И каково же было мое удивление и желание посмеяться, когда, подойдя к маленькому окну моей калабозо, где я умирал от скуки, я увидел окулиста Тадини, одетого в белое, со штыком, примкнутым к ружью! Я так никогда и не узнаю, кто из нас двоих был более удивлен, я – видя окулиста стражником у двери моей тюрьмы, или он – видя меня в башне, отданного некоторым образом ему под охрану. Факт тот, что он как будто с неба упал, когда несмотря на темноту узнал меня, и ему не пришло желание смеяться, в то время как я только и смеялся на протяжении всех двух часов, что он там оставался. Я хорошо его покормил и дал выпить, и дал экю, пообещав, что так будет всякий раз, когда он будет приходить меня охранять; но я видел его еще только четыре раза, потому что была очередь, чтобы стоять у моей двери днем. Тандини развлекал меня, рассказывая о несчастьях, которые с ним приключились за те три года, что протекли с тех пор, как мы виделись в Варшаве. Он побывал в Кракове, в Вене, в Мюнхене, в Страсбурге, в Париже, в Тулузе и, наконец, в Барселоне, где каталанские нравы не дали ему проявить его квалификацию окулиста. Поскольку он не имел никаких рекомендаций, ни диплома какого-нибудь университета, чтобы подтвердить свою доктрину относительно глаз, и не желал подвергаться экзамену, который хотели ему учинить на латыни, потому что латинский язык якобы не имеет ничего общего с болезнями глаз, здесь не удовольствовались тем, что отправили его на все четыре стороны, но сделали солдатом. Он признался, что дезертирует при первой же возможности. Он пожаловался мне, сказав, что с Варшавы больше не говорил о своих линзах для кристаллика, несмотря на то, что был уверен, что они должны помочь, он имел эту уверенность, но не проводил эксперимента, который, при недостатке обоснования, все же необходим. Я так и не узнал, что сталось с этим бедным малым.

28 декабря, в день Святых Дев, ровно шесть недель спустя после дня моего заточения, офицер стражи вошел в мою тюрьму, сказал мне одеваться и идти с ним.

– Я иду на свободу?

– Я этого не знаю. Я передам вас офицеру правительства, который находится в кордегардии.

Я поспешно одеваюсь, засовываю в чехол для одежды все, что у меня есть, оставляю все это там и следую за ним, он передает меня тому же офицеру, что меня туда привел, и тот ведет меня во дворец, где в канцелярии чиновник правительства показывает мне мой кофр, дает мне ключи и говорит, что все бумаги, что там были, остались на месте. После этого он дает мне три моих паспорта и говорит, что они законные.

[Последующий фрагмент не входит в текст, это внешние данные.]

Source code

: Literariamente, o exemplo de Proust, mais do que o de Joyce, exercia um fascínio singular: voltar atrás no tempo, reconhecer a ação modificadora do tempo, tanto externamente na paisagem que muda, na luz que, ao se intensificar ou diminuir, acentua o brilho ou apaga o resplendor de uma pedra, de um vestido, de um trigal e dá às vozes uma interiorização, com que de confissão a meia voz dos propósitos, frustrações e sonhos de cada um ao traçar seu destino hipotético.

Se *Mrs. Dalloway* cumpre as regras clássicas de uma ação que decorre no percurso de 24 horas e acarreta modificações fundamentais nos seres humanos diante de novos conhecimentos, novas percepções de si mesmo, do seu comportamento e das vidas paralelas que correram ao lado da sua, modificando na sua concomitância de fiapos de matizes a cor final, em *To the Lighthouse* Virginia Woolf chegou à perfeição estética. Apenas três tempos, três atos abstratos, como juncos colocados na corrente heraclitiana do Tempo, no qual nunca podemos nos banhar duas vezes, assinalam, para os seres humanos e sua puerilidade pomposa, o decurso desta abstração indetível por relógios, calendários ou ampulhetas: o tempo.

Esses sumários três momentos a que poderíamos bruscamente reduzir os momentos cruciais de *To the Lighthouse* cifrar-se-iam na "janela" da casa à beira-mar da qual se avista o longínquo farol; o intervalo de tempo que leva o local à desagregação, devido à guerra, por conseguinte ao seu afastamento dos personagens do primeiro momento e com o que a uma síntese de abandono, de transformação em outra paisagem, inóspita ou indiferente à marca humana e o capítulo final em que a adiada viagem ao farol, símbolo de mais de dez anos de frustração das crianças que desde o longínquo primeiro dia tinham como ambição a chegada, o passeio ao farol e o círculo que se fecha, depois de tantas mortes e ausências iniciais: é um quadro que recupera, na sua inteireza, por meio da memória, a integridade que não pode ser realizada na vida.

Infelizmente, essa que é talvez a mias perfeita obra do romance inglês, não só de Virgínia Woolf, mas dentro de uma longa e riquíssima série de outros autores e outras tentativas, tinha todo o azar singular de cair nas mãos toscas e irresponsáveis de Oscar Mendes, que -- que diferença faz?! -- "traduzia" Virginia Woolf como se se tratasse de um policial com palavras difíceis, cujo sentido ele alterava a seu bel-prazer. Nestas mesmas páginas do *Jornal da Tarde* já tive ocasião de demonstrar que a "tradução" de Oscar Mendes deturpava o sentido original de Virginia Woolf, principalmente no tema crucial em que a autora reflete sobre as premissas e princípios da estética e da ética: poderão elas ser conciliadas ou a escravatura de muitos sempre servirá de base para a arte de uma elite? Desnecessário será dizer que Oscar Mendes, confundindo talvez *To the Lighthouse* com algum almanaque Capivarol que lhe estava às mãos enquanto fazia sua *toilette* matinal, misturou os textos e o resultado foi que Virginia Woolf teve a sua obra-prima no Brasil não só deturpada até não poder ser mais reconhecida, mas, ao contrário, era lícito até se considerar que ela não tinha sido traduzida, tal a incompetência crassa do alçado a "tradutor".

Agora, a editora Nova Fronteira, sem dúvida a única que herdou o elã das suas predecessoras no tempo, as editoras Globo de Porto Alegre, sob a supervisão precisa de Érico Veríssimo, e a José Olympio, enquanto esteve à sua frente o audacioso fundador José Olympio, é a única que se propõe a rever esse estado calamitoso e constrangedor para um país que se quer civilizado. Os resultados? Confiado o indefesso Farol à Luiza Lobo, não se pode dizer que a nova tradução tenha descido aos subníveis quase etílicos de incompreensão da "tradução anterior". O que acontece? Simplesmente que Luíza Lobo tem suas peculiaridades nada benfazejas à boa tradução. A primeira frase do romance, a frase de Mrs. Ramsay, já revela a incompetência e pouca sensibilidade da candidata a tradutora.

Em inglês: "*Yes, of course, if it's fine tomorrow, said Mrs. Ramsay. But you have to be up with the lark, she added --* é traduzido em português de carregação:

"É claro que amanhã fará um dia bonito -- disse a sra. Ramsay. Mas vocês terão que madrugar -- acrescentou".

– Я знаю это, и я это знал.

– Имелись веские основания полагать обратное. Взгляните.

Он показывает мне бумагу, помеченную Мадридом, от 23 декабря, подписанную именем, которое я не помню, которая подтверждает законность моих трех паспортов. Я читаю ее, возвращаю ему и благодарю его. Он продолжает:

– Ваша милость оправдана в том, что касается паспортов. У меня есть приказ сказать вам, что вы должны в течение трех дней покинуть Барселону, и в восемь – провинцию Каталонию. Вы можете, однако, ехать в Мадрид пожаловаться при дворе, если полагаете, что у вас есть основания жаловаться.

– Месье, я еду во Францию. Не изволите ли дать мне письменный приказ, который вы подпишете?

– Это не обязательно. Меня зовут Эммануэль Бадильо, секретарь правительства. Этот месье отведет вас в «Санта Мария», в ту же комнату, откуда вас забрали. Вы найдете все то, что там оставили, и все, что оставили в башне. Вы свободны. Прощайте, месье. Я отправлю вам завтра паспорт, подписанный Е.С. и мной.

Я даю офицеру, одетому в голубое, квитанцию на паспорта и, в сопровождении слуги, который несет мой чемодан, мы идем в «Санта Мария». Дорогой я вижу оперную афишу на этот вечер и с удовольствием предполагаю туда пойти.

Хозяин «Санта Марии» встречает меня с довольным видом, быстро велит разжечь огонь, потому что дует ледяной северный ветер, заверяет меня, что никто не заходил в мою комнату, за исключением его, и возвращает мне, в присутствии офицера мою шпагу, обнаженную, но отмытую от крови, и мой редингот. Что меня удивило, это моя шляпа, которую я потерял при падении, когда убегал. Другой офицер, убедившись, что принесли все то, что я оставил в башне, спросил, согласен ли я, что мне вернули все, что мне принадлежит. Я отвечаю, что уверен в этом.

– Месье, желаю вам доброго путешествия, во Францию, либо в Мадрид.

Вот, дорогой мой читатель, и вся редкостная история того, что случилось со мной в Барселоне; вы не читали ничего более правдивого и с более полными деталями, и, со всеми обстоятельствами она вся известна многим людям, которые живут еще в этом городе, все, заслуживающие доверия. Вот, однако, остальное.

Я говорю моему хозяину, что буду обедать в полдень, и выхожу с тем же местным слугой, что распорядилась дать мне Нина. Я направляюсь на почту, чтобы посмотреть письма, которые должны были мне прийти «до востребования», и нахожу их пять или шесть. Новый предмет для удивления: правительство, запросто хватая человека и арестовывая все его бумаги, не позволяет себе изъять из почты письма, адресованные ему. Эти письма были все старые, из Парижа, Венеции, Варшавы и Мадрида. У меня не было никаких оснований предположить, что было перехвачено хоть одно.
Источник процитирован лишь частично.